• aging;
  • ceramide;
  • eNOS;
  • GSH;
  • inflammation;
  • PP2A


Aging is the single most important risk factor for cardiovascular diseases (CVD), which are the leading cause of morbidity and mortality in the elderly. The underlying etiologies that elevate CVD risk are unknown, but increased vessel rigidity appears to be a major hallmark of cardiovascular aging. We hypothesized that post-translational signaling pathways become disrupted with age and adversely affect endothelial nitric oxide synthase (eNOS) activity and endothelial-derived nitric oxide (NO) production. Using arterial vessels and isolated endothelia from old (33-month) vs. young (3-month) F344XBrN rats, we show a loss of vasomotor function with age that is attributable to a decline in eNOS activity and NO bioavailability.

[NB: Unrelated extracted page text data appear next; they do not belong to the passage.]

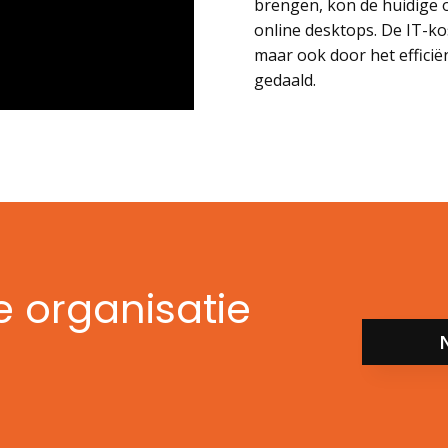
brengen, kon de huidige 
online desktops. De IT-ko
maar ook door het efficië
gedaald.
ie organisatie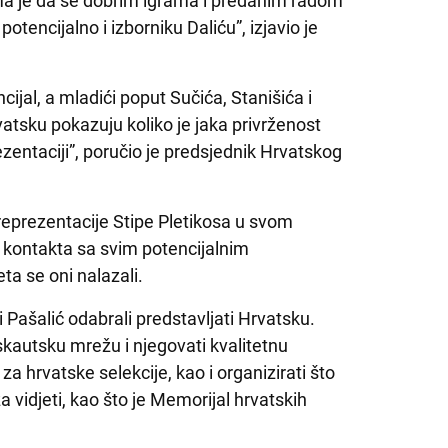
a je da se dobrim igrama i predanim radom
tencijalno i izborniku Daliću”, izjavio je
ncijal, a mladići poput Sučića, Stanišića i
atsku pokazuju koliko je jaka privrženost
ezentaciji”, poručio je predsjednik Hrvatskog
reprezentacije Stipe Pletikosa u svom
e kontakta sa svim potencijalnim
ta se oni nalazali.
i Pašalić odabrali predstavljati Hrvatsku.
skautsku mrežu i njegovati kvalitetnu
za hrvatske selekcije, kao i organizirati što
a vidjeti, kao što je Memorijal hrvatskih
.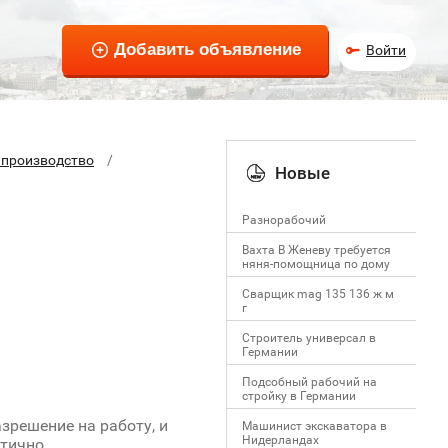
Войти
 производство
Новые
Разнорабочий
Вахта В Женеву требуется
няня-помощница по дому
Сварщик mag 135 136 ж м
г
Строитель универсал в
Германии
Подсобный рабочий на
стройку в Германии
зрешение на работу, и
Машинист экскаватора в
Нидерландах
тично.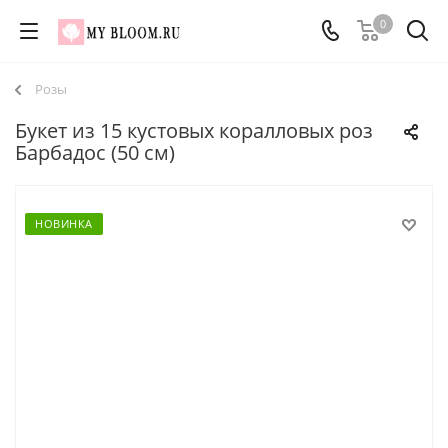
0
Розы
Букет из 15 кустовых коралловых роз
Барбадос (50 см)
НОВИНКА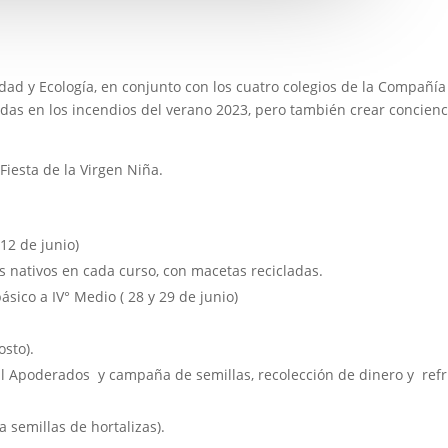
ridad y Ecología, en conjunto con los cuatro colegios de la Compañí
ndas en los incendios del verano 2023, pero también crear concienc
 Fiesta de la Virgen Niña.
12 de junio)
s nativos en cada curso, con macetas recicladas.
ásico a IV° Medio ( 28 y 29 de junio)
osto).
al Apoderados y campaña de semillas, recolección de dinero y ref
a semillas de hortalizas).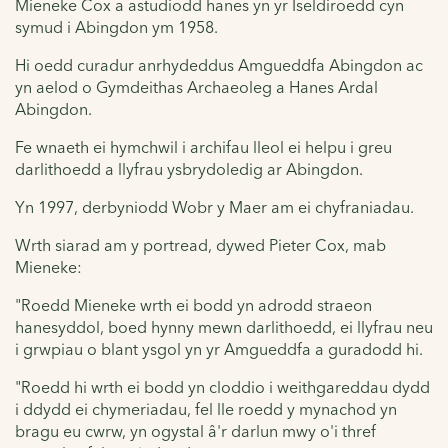
Mieneke Cox a astudiodd hanes yn yr Iseldiroedd cyn
symud i Abingdon ym 1958.
Hi oedd curadur anrhydeddus Amgueddfa Abingdon ac
yn aelod o Gymdeithas Archaeoleg a Hanes Ardal
Abingdon.
Fe wnaeth ei hymchwil i archifau lleol ei helpu i greu
darlithoedd a llyfrau ysbrydoledig ar Abingdon.
Yn 1997, derbyniodd Wobr y Maer am ei chyfraniadau.
Wrth siarad am y portread, dywed Pieter Cox, mab
Mieneke:
"Roedd Mieneke wrth ei bodd yn adrodd straeon
hanesyddol, boed hynny mewn darlithoedd, ei llyfrau neu
i grwpiau o blant ysgol yn yr Amgueddfa a guradodd hi.
"Roedd hi wrth ei bodd yn cloddio i weithgareddau dydd
i ddydd ei chymeriadau, fel lle roedd y mynachod yn
bragu eu cwrw, yn ogystal â'r darlun mwy o'i thref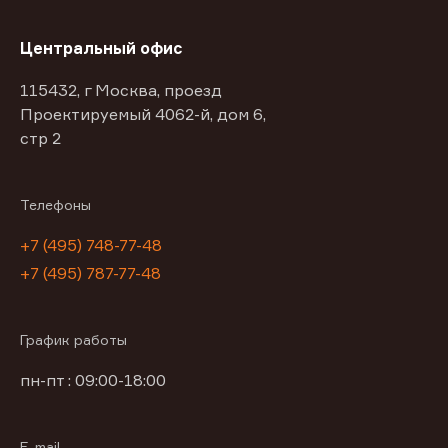
Центральный офис
115432, г Москва, проезд
Проектируемый 4062-й, дом 6,
стр 2
Телефоны
+7 (495) 748-77-48
+7 (495) 787-77-48
График работы
пн-пт : 09:00-18:00
E-mail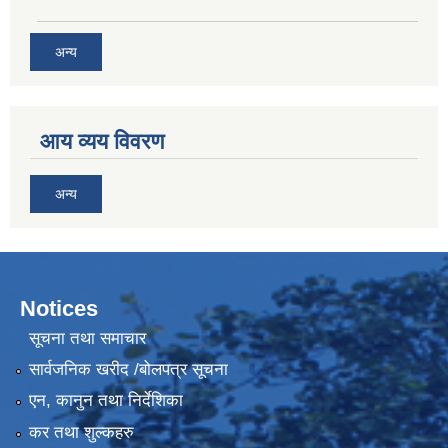
अन्य
आय व्यय विवरण
अन्य
Notices
सूचना तथा समाचार
सार्वजनिक खरीद /बोलपत्र सूचना
एन, कानुन तथा निर्देशिका
कर तथा शुल्कहरु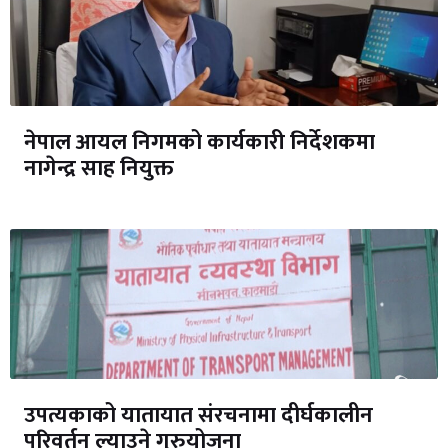
नेपाल आयल निगमको कार्यकारी निर्देशकमा
नागेन्द्र साह नियुक्त
उपत्यकाको यातायात संरचनामा दीर्घकालीन
परिवर्तन ल्याउने गुरुयोजना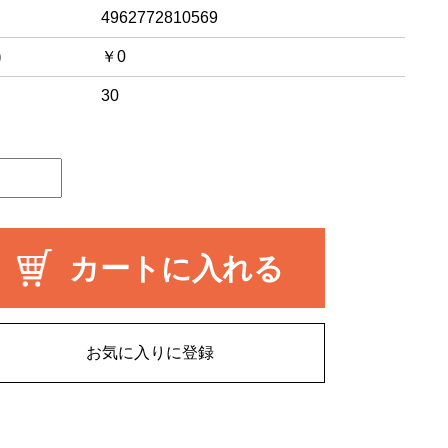
4962772810569
)
￥0
30
カートに入れる
お気に入りに登録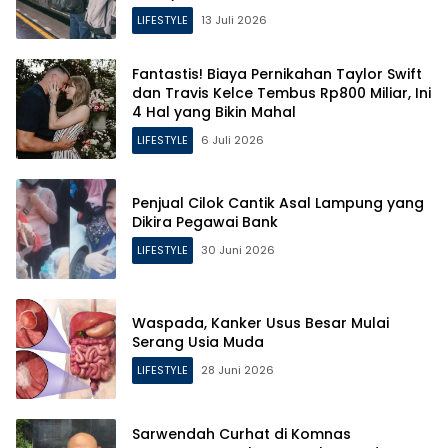
LIFESTYLE
13 Juli 2026
Fantastis! Biaya Pernikahan Taylor Swift
dan Travis Kelce Tembus Rp800 Miliar, Ini
4 Hal yang Bikin Mahal
LIFESTYLE
6 Juli 2026
Penjual Cilok Cantik Asal Lampung yang
Dikira Pegawai Bank
LIFESTYLE
30 Juni 2026
Waspada, Kanker Usus Besar Mulai
Serang Usia Muda
LIFESTYLE
28 Juni 2026
Sarwendah Curhat di Komnas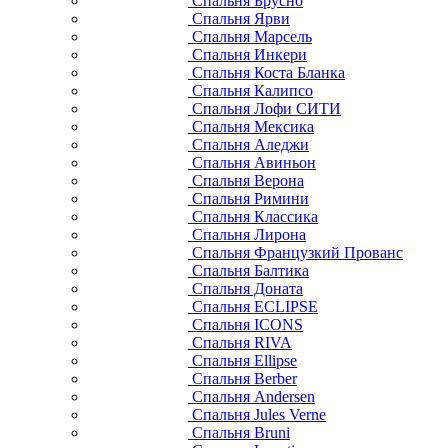
Спальня Брусно
Спальня Ярви
Спальня Марсель
Спальня Инкери
Спальня Коста Бланка
Спальня Калипсо
Спальня Лофи СИТИ
Спальня Мексика
Спальня Аледжи
Спальня Авиньон
Спальня Верона
Спальня Римини
Спальня Классика
Спальня Лирона
Спальня Французкий Прованс
Спальня Балтика
Спальня Доната
Спальня ECLIPSE
Спальня ICONS
Спальня RIVA
Спальня Ellipse
Спальня Berber
Спальня Andersen
Спальня Jules Verne
Спальня Bruni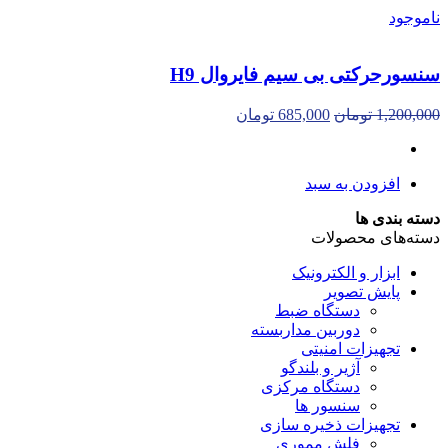
ناموجود
سنسورحرکتی بی سیم فایروال H9
1,200,000
تومان
685,000
تومان
افزودن به سبد
دسته بندی ها
دسته‌های محصولات
ابزار و الکترونیک
پایش تصویر
دستگاه ضبط
دوربین مداربسته
تجهیزات امنیتی
آژیر و بلندگو
دستگاه مرکزی
سنسور ها
تجهیزات ذخیره سازی
فلش مموری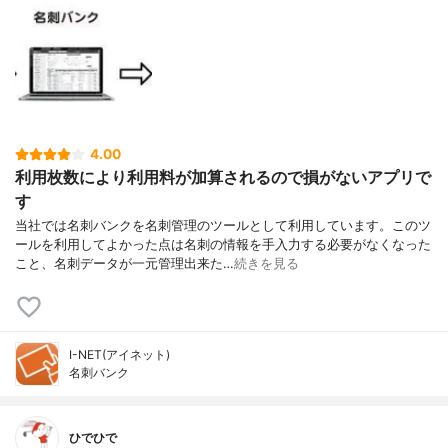
4.00
利用枚数により利用料が加算されるので損がないアプリで
す
当社では名刺バンクを名刺管理のツールとして利用しています。このツ
ールを利用してよかった点は名刺の情報を手入力する必要がなくなった
こと、名刺データが一元管理出来た…
続きを見る
I-NET(アイネット)
名刺バンク
ひでひで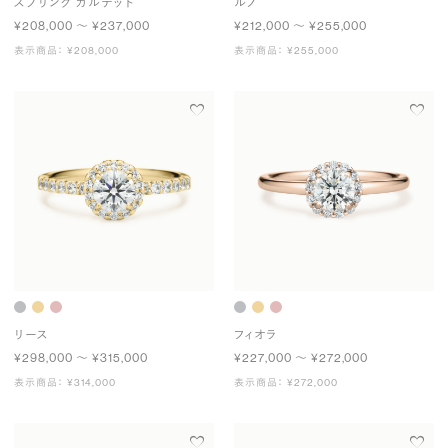
スプリング カルテット
ルノ
¥208,000 〜 ¥237,000
¥212,000 〜 ¥255,000
表示商品： ¥208,000
表示商品： ¥255,000
リース
フィオラ
¥298,000 〜 ¥315,000
¥227,000 〜 ¥272,000
表示商品： ¥314,000
表示商品： ¥272,000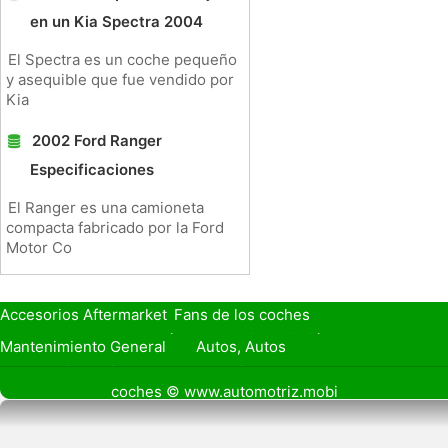
en un Kia Spectra 2004
El Spectra es un coche pequeño
y asequible que fue vendido por
Kia
2002 Ford Ranger
Especificaciones
El Ranger es una camioneta
compacta fabricado por la Ford
Motor Co
Accesorios Aftermarket
Fans de los coches
Seguro de Coche
Préstamos y Financiación
Mantenimiento General
Autos, Autos
Seguridad Vial
Combustibles
coches © www.automotriz.mobi
Vender Mi Coche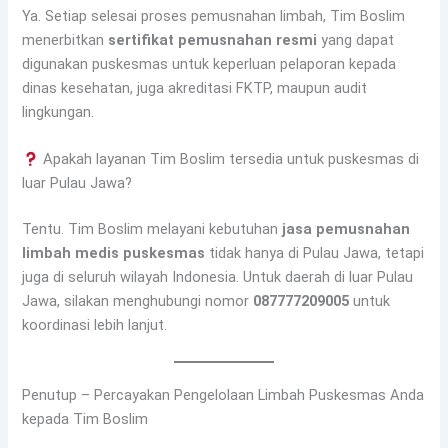
Ya. Setiap selesai proses pemusnahan limbah, Tim Boslim
menerbitkan
sertifikat pemusnahan resmi
yang dapat
digunakan puskesmas untuk keperluan pelaporan kepada
dinas kesehatan, juga akreditasi FKTP, maupun audit
lingkungan.
Apakah layanan Tim Boslim tersedia untuk puskesmas di
luar Pulau Jawa?
Tentu. Tim Boslim melayani kebutuhan
jasa pemusnahan
limbah medis puskesmas
tidak hanya di Pulau Jawa, tetapi
juga di seluruh wilayah Indonesia. Untuk daerah di luar Pulau
Jawa, silakan menghubungi nomor
087777209005
untuk
koordinasi lebih lanjut.
Penutup – Percayakan Pengelolaan Limbah Puskesmas Anda
kepada Tim Boslim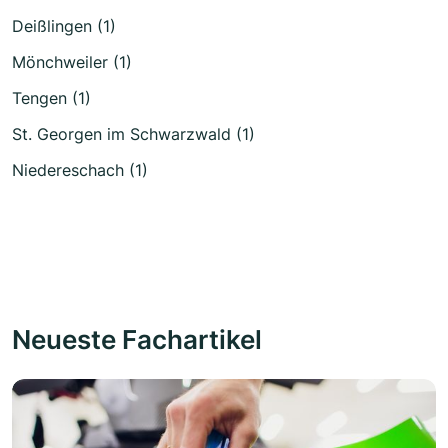
Deißlingen (1)
Mönchweiler (1)
Tengen (1)
St. Georgen im Schwarzwald (1)
Niedereschach (1)
Neueste Fachartikel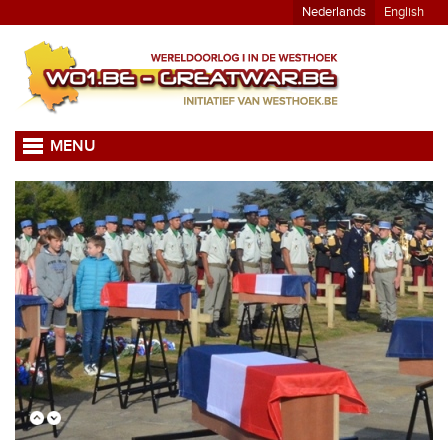
Nederlands
English
MENU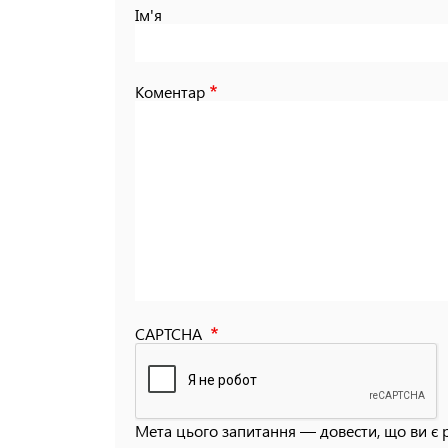
Ім'я
Коментар
CAPTCHA
Мета цього запитання — довести, що ви є 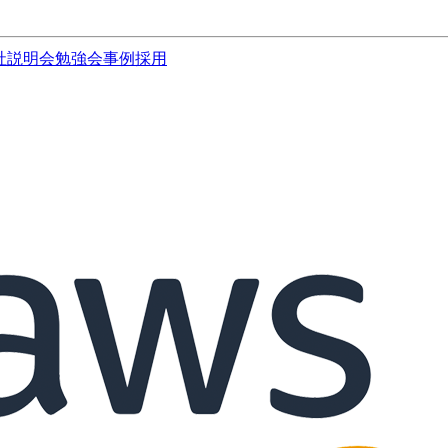
社説明会
勉強会
事例
採用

An altered eNOS phosphorylation pattern consistent with its inactivation was observed: phosphorylation at the inhibitory threonine 494 site increased while phosphorylation at the activating serine 1176 site declined by 50%. Loss of phosphorylation on serine 1176 was related to higher ceramide-activated protein phosphatase 2 A activity, which was driven by a 125% increase in ceramide in aged endothelia. Elevated ceramide levels were attributable to chronic activation of neutral sphingomyelinases without a concomitant increase in ceramidase activity. This imbalance may stem from an observed 33% decline in endothelial glutathione (GSH) levels, a loss known to differentially induce neutral sphingomyelinases. Pretreating aged vessel rings with the neutral sphingomyelinase inhibitor, GW4869, significantly reversed the age-dependent loss of vasomotor function. Taken together, these results suggest a novel mechanism that at least partly explains the persistent loss of eNOS activity and endothelial-derived NO availability in aging conduit arteries.